I realize it’s a cliché but everything changes for me after that shower. I don’t think I’ll ever love anyone the way I love this man.
While we get dressed in silence, he keeps looking at me with this strange mixture of awe and relief.
“You’re okay though?” he asks again from across the room, pulling clothes out of his dresser.
I nod, mute.
I love him. I love him more than anything and it’s obliterating everything else around me.
He comes over and studies me, cupping my face in his hands. “Lola Love, you’re not okay. Is it me? Is it what we just did?” His face grows tight.
Shaking my head, I stretch, sliding my arms around his neck and pressing my lips to the warm, clean skin there. He bends, holding me tight. I want him to hold me all day long. I want to keep the rest of the world at bay, and just be here, with Oliver, until it’s time to climb back into bed again.
* * *
I AM DAZED, drunk. I climb the steps to my apartment slowly, exhausted but in the best way.
The loft is quiet—London is most likely surfing—and I grab a cup of coffee before heading to my room to start working on the ever-expanding list of deadlines. I haven’t checked my email in over a day, and still don’t want to now. I like the bubble.
And I’ve barely slept. I glance at my computer, the stylus sitting so innocently on the digital sketchpad, and I know how much I need to get done today but I also know how much a tiny nap will help.
I fall into bed, closing my eyes and trying to focus on Junebug unfolding, her story and who she is. But instead my mind keeps bending back to all the points of tenderness on my body, just to remember. I hear Oliver’s voice in my ear, remember every one of his kisses.
I wake only when it’s dark out and my stomach gnaws with hunger.
I lift my phone, blinking in surprise at the number of notifications on the screen.
I’ve missed four calls from numbers I don’t recognize, and two more from one that I do: my publicist, Samantha. I swipe the screen and immediately call her.
“Sam,” I say quickly. “What’s up? I fell asleep.”
I can hear the smile in her voice, the way she’s struggling to stay calm to keep me calm. She’s never shown me a second of stress until now. “Oh, okay, I’ll reschedule the calls. Don’t even worry.”

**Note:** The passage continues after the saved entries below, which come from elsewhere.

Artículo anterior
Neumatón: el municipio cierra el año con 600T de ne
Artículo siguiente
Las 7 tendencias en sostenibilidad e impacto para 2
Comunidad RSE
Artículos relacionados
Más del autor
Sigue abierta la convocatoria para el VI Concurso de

“What calls?” I ask, sitting up and pressing my palm to my forehead. “Shit, Sam, what calls?”
“The Sun,” she says, adding, “the Post, and the Wall Street Journal were all today. I knew it was tricky on a Saturday, I’m sorry, it just seemed easiest to move them all so they could run Monday. We’ll reschedule for next week.”
Something breaks inside me, some panic unbottled and poured everywhere.
I apologize, hanging up, and staring at the wall in horror. I spaced three interviews today. I missed a deadline by two weeks. I don’t even know who I am anymore, and the one thing I’ve always known is how to write, how to draw, how to work.
My phone buzzes in my hands, and I glance down at the picture of Oliver on my screen. My first instinct is to answer, to stroll to the bed and lie down and listen to the honey of his voice pour over me.
Instead, my breath gets cut off in my throat and I hate myself so much in the moment I flip my phone over, putting it facedown on the desk before knocking it to the floor. I have to work. I have to dive in, and work, and finish all this. I’m dropping things—not just dropping, abandoning them. I just need to draw one line, and then another, and another, and another until I am done.
The only thing I can do right now is build words and images into a story unfolding and then I will be okay.
I will be okay.
Chapter THIRTEEN
Oliver
THE HOURS SEEM to bleed together after Lola leaves, details around me fuzzy enough to ignore. The sun beams directly into my kitchen, into the windscreen as I drive, in through the front windows of the store, washing out everything around me, bleaching away color. I don’t want to do anything but be with Lola, in my bed.
As weekends go, it’s a slow one; WonderCon up in Anaheim has most of the local geeks out of town. And I’m grateful for it: I’ve never not felt like working at the store, but this stage of my relationship with her—the hunger, the obsession, the clawing ache all along my skin to be touched, to fuck, to come—brings a delicious distraction. I indulge these daydreams; I hide in my office to avoid conversation with Joe so that I can stare off at the wall and remember waking up, kissing Lola’s warm breasts, following her into the shower.
I tried to be slow, gentle. I was shaking, rigid, and nearly out of my mind when I realized what she was letting me do. She came on my fingers, promised me it was good, but I don’t think she realizes how it changed everything for me.